I want to highlight some important recurring themes in that committee’s work which I think are relevant to what we are discussing today. First, prison is a very expensive resource. In its report Prison Population 2022, the committee states:

“There is a grave risk that we become locked in a vicious cycle of prisons perpetually absorbing huge amounts of criminal-justice related spending”,


and that that spending diverts funds from,

“essential initiatives that could stem or reverse the predicted growth”.

This is a cycle that leads to more crime, not less; more victims, not fewer.

Under my encouragement, the committee went to Texas, which may seem surprising, as Texas is generally thought of as a place of somewhat harsh penal policy. We went to talk to people who across the aisle—Republicans and Democrats—were working to reduce the prison population and divert some of the money being spent on prisons into measures to tackle drug-related crime. When we questioned the Republicans in particular on why they were taking that approach, they said, “This is the taxpayers’ dollar. We are Republicans. We care about how the taxpayers’ dollar is spent. If it is not being spent effectively to deliver the results that taxpayers want, we have to change it”. That was the basis for a fundamental rethink of the whole policy on prisons. Policy needs to be evidence led, and the evidence is that overuse of prison and custody does not lead to better rehabilitation.

A second theme of the committee’s work was that we need to build greater confidence among sentencers in alternatives to prison.
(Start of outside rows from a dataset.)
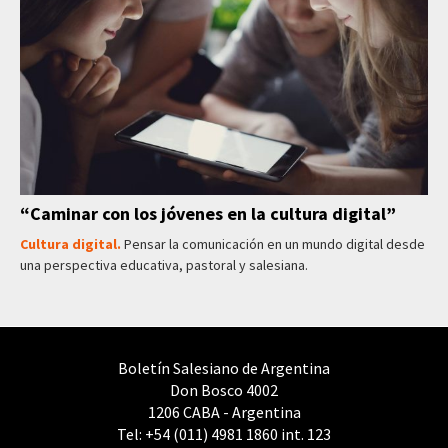
“Caminar con los jóvenes en la cultura digital”
Cultura digital.
Pensar la comunicación en un mundo digital desde
una perspectiva educativa, pastoral y salesiana.
Boletín Salesiano de Argentina
Don Bosco 4002
1206 CABA - Argentina
Tel: +54 (011) 4981 1860 int. 123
That requires investment of a larger share of resources in community sentences, not a draining away of those resources into the prison system. The committee has pointed out the cost and unsuitability of custodial sentences for many women prisoners, who have a greater chance of rehabilitation through women’s centres in the community.

Part of the problem is that prisons are commissioned nationally on a demand-led basis, not by bodies also responsible for community sentences and all the services essential for rehabilitation. The result is that, when sentence is being passed, if it is a custodial sentence, there is never any doubt that a place, however unsuitable, will be found somewhere in the prison system, and there will be a van outside which will take the prisoner away to that custodial place. There may be real doubt, on the other hand, as to the availability of suitable community supervision, drug treatment, employment training or any of the other features which a non-custodial sentence would require. The split commissioning model has failed, and we need to pull those disparate commissioning bodies together to provide custody for those for whom it is essential and robust community-based alternatives in which sentencers have confidence.

The public also need confidence that sentencing is effective. There is plenty of evidence that, presented with the full facts of a case, members of the public are less likely to opt for longer sentences and more likely to recommend community alternatives than judges and magistrates currently do. We have got stuck with the idea that the use of custody and longer sentences is the only way that society can express its abhorrence of serious crime, the only mechanism to rate a crime as serious.

It is a necessary function of the criminal justice system that crime is punished, and society needs to have means to express its abhorrence of serious crime and ways to identify some crimes especially as intolerable and requiring a severe response. However, to use the length of prison sentences as the sole yardstick of social disapproval, the sole mechanism to classify the seriousness of particular forms of crime, is to destroy any possibility of using limited resources rationally to prevent further crime. Good, effective and robust community sentences need to be available. If another year added to the sentence offers no better prospect of preventing that offender from returning to crime, it is taxpayers’ money wasted.

Many victims of crime will tell you that their priority for the criminal justice system is that it ensures that others do not have to go through what they have been through. They want to stop reoffending and the recruitment of more people into criminal behaviour. That is what the system does least well, and that is why we need to get it right.